Denys Wilkinson Building, Department of Physics, University of Oxford, Keble Road, Oxford OX1 3RH
Lawrence Clark - Lawrence.email@example.com
Anticipating the (Impending) Avalanche of Astrophysical Transients
Abstract: I will discuss some of the exciting transient science enabled by new and upcoming astrophysical time domain surveys. I’ll start by outlining the physics we can derive from the spectra of kilonovae, explosions resulting from the merger of two neutron stars, in the context of the first (and only) gravitational wave multi-messenger event, GW170817. I’ll focus on a new tool, “Spectroscopic r-Process Abundance Retrieval for Kilonovae” (SPARK), which offers an engine for performing Bayesian inference on kilonova spectra to (1) retrieve elemental abundance patterns, and (2) identify individual absorption features in early-time, optically-thick spectra. I’ll also discuss the upcoming LIGO-Virgo-KAGRA O4 campaign in which some 2-10 NS-NS and NS-BH mergers are anticipated (median localization ~100 sq.deg).
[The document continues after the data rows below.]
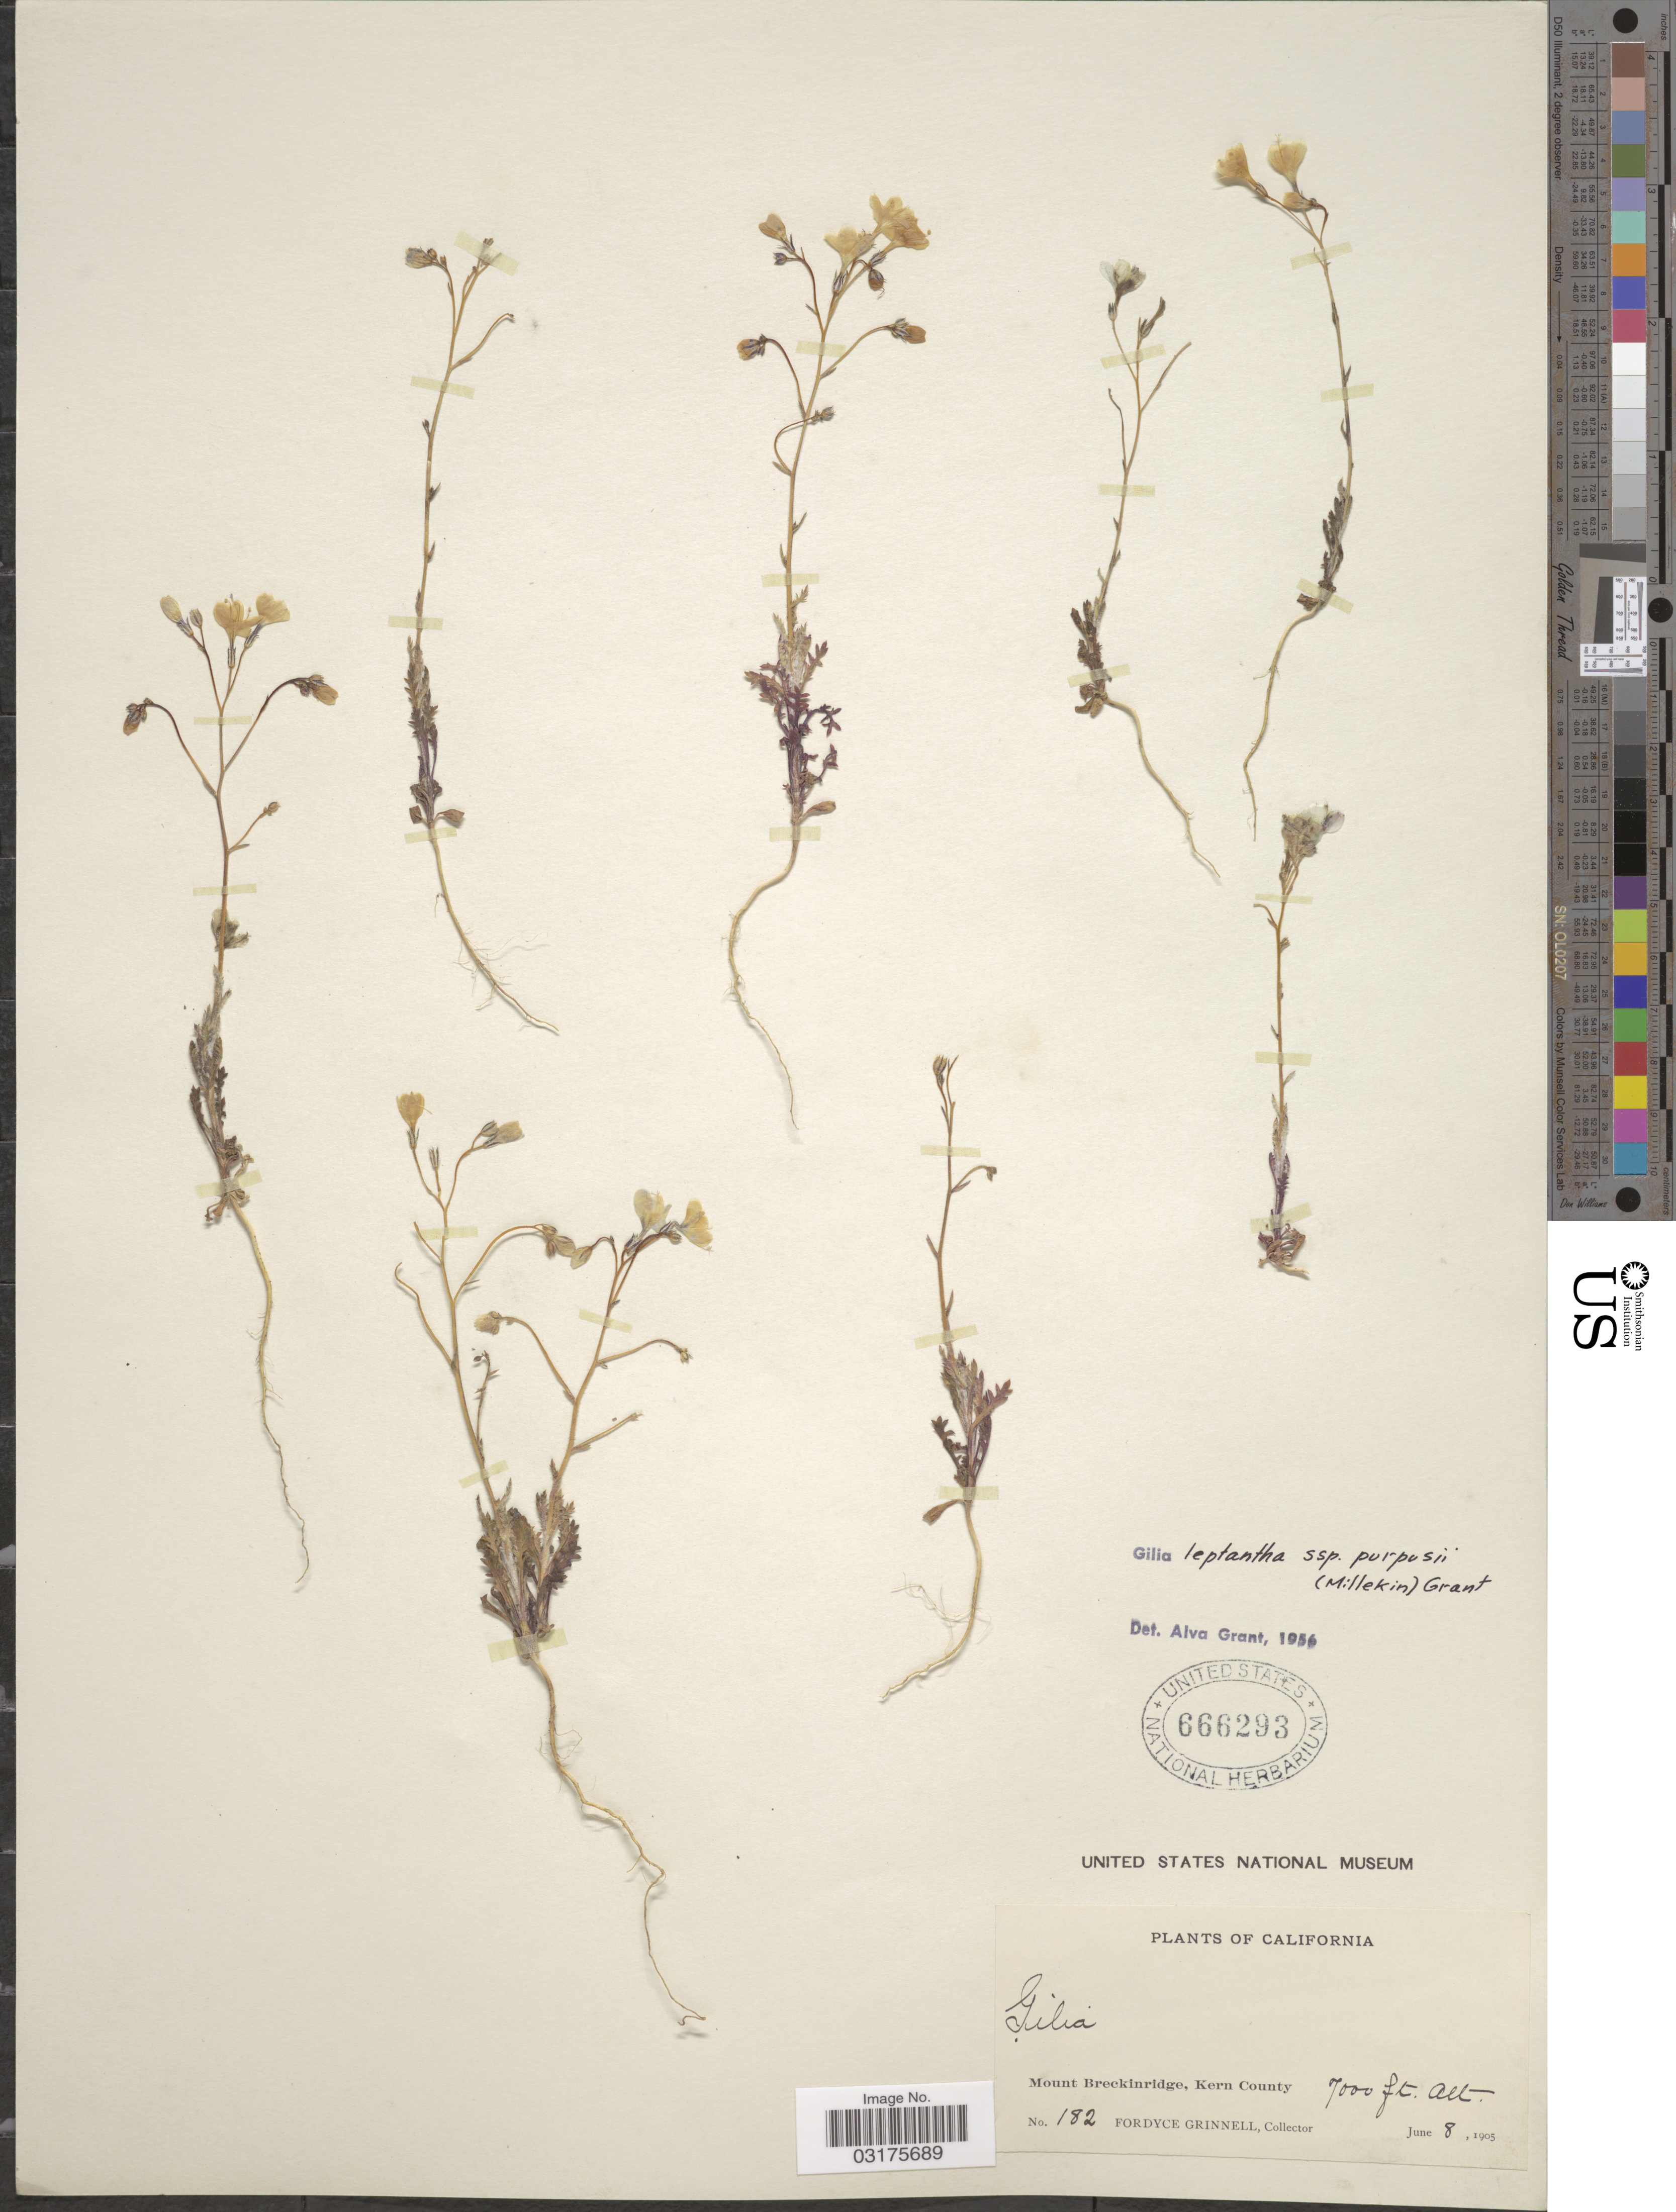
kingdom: Plantae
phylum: Tracheophyta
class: Magnoliopsida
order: Ericales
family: Polemoniaceae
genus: Gilia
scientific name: Gilia leptantha subsp. purpusii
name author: (Milliken) A.D. Grant & V.E. Grant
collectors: F. Grinnell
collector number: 182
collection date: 1905-06-08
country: United States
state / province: California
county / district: Kern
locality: Mount Breckinridge, Kern County.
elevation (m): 2134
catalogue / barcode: US 666293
If EM counterparts can be identified, these new multi-messenger discoveries will push beyond the single detection of a kilonova to help us identify a population of well characterized BH and NS encounters. I’ll wrap up with a wider discussion of explosive transients and prospects for studying them with existing and upcoming facilities, including Chandra, CFHT, JWST, the current (and next generation) Event Horizon Telescope, LISA, and proposed X-ray and UV facilities.